• _提供資料_
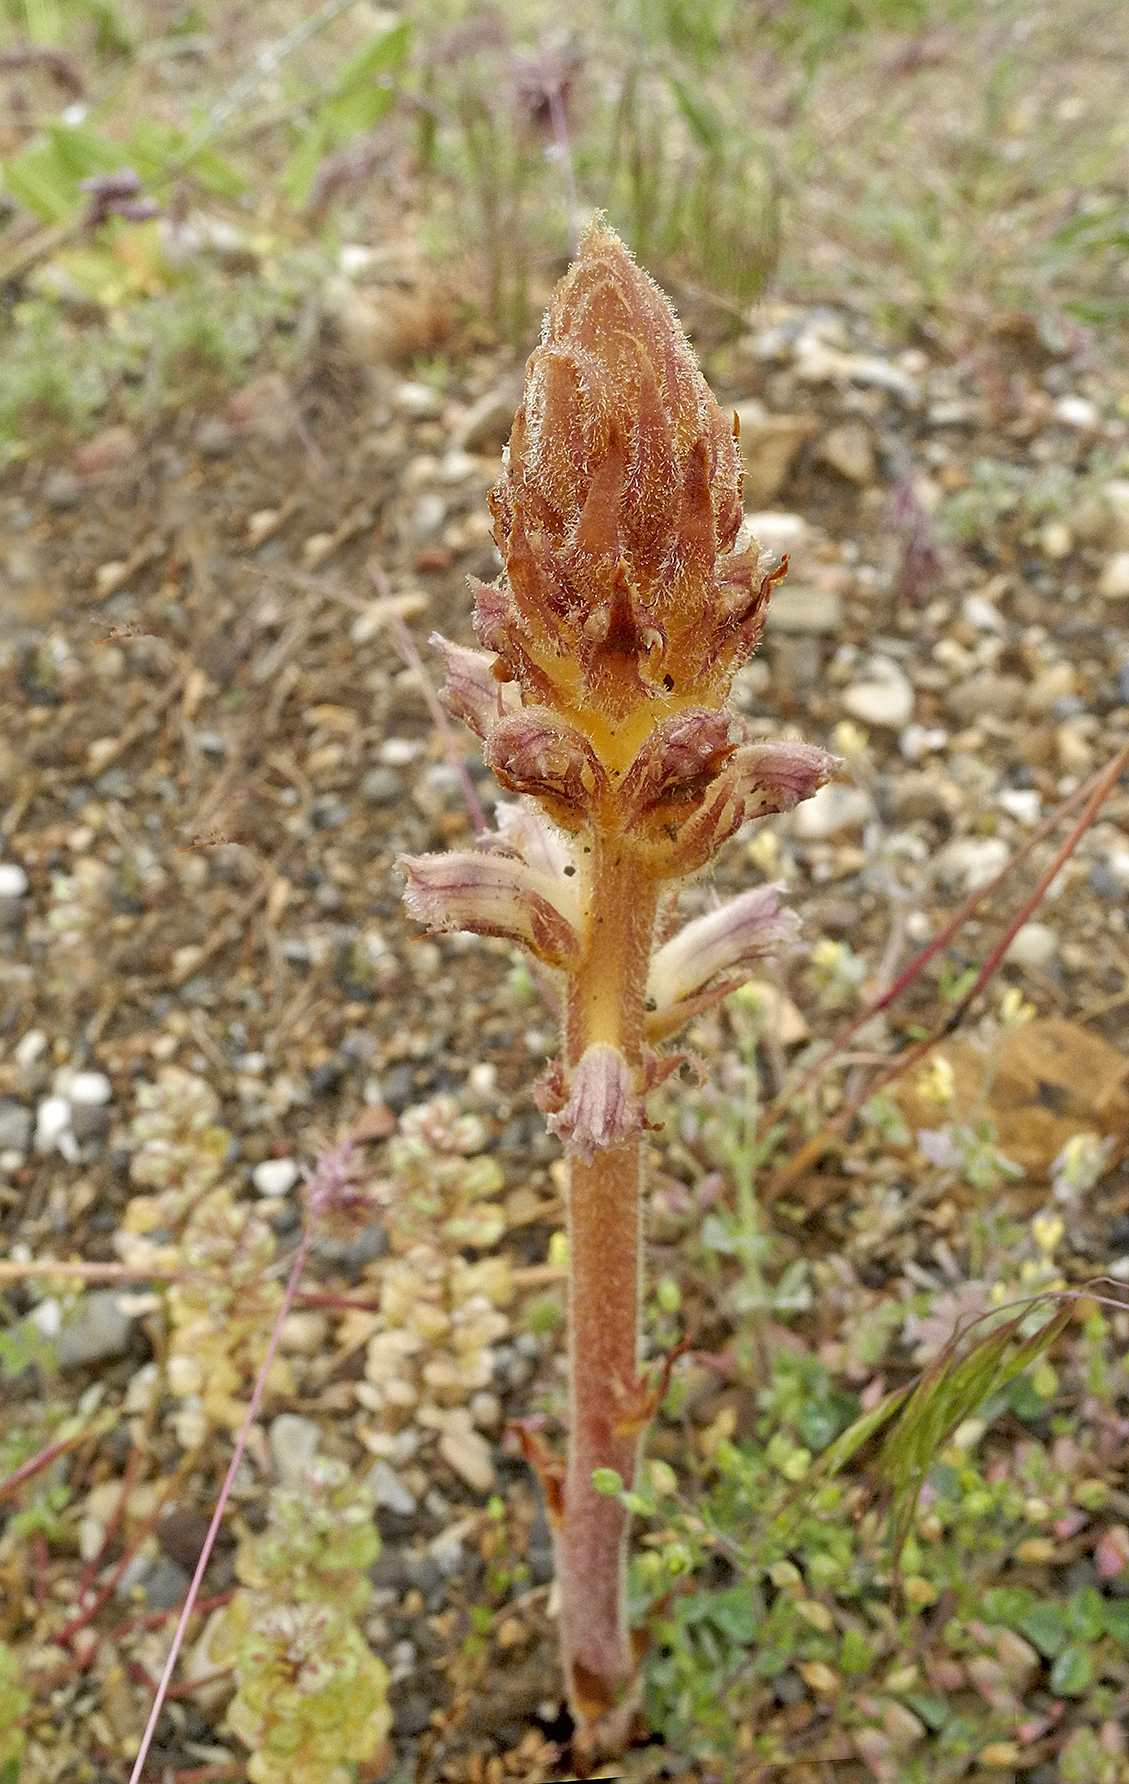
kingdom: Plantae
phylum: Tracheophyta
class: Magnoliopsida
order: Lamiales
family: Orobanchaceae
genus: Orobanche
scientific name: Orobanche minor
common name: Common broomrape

• _実施する作業_
上記のすべての行について、「common name」を「vernacular name」に置き換えて書き直してください。その他の部分は変更せず、画像は除いてください。

• _作業の結果_
kingdom: Plantae
phylum: Tracheophyta
class: Magnoliopsida
order: Lamiales
family: Orobanchaceae
genus: Orobanche
scientific name: Orobanche minor
vernacular name: Common broomrape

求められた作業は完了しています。